> Work order
The records below are to be returned word for word, with pictures left out.

> Recorded information
↓↓↓

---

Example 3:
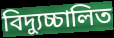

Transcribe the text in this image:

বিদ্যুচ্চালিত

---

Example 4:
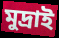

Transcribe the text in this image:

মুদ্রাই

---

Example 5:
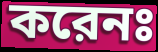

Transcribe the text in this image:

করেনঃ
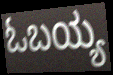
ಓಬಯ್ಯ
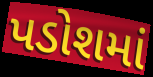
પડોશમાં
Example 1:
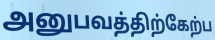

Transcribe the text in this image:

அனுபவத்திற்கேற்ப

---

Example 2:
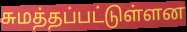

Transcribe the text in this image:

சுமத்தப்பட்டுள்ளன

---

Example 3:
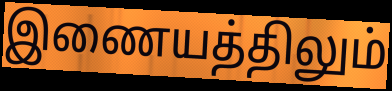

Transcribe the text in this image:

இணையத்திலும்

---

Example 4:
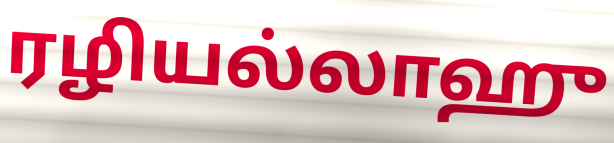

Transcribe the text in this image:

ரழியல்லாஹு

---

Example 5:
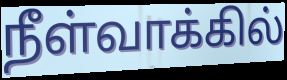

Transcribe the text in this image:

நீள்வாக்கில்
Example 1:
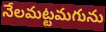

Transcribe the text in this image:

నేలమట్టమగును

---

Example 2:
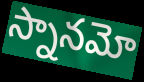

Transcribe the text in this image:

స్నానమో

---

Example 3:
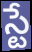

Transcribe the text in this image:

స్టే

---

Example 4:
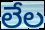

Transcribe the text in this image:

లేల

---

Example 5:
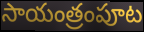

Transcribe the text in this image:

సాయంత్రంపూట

↑↑↑

> Task result
---

Example 3:

Transcribe the text in this image:

বিদ্যুচ্চালিত

---

Example 4:

Transcribe the text in this image:

মুদ্রাই

---

Example 5:

Transcribe the text in this image:

করেনঃ
ಓಬಯ್ಯ
પડોશમાં
Example 1:

Transcribe the text in this image:

அனுபவத்திற்கேற்ப

---

Example 2:

Transcribe the text in this image:

சுமத்தப்பட்டுள்ளன

---

Example 3:

Transcribe the text in this image:

இணையத்திலும்

---

Example 4:

Transcribe the text in this image:

ரழியல்லாஹு

---

Example 5:

Transcribe the text in this image:

நீள்வாக்கில்
Example 1:

Transcribe the text in this image:

నేలమట్టమగును

---

Example 2:

Transcribe the text in this image:

స్నానమో

---

Example 3:

Transcribe the text in this image:

స్టే

---

Example 4:

Transcribe the text in this image:

లేల

---

Example 5:

Transcribe the text in this image:

సాయంత్రంపూట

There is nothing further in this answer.